Records to use ▸
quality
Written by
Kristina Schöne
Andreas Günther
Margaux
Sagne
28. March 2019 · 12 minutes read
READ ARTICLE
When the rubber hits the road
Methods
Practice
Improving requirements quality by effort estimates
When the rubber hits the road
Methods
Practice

...

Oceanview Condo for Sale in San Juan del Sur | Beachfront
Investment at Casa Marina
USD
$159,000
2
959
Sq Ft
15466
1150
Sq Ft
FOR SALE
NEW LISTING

Task to carry out ▸ Determine the number of lines in the entries that contain "quality", then write that number alone.

Solution to this exercise ▸ 2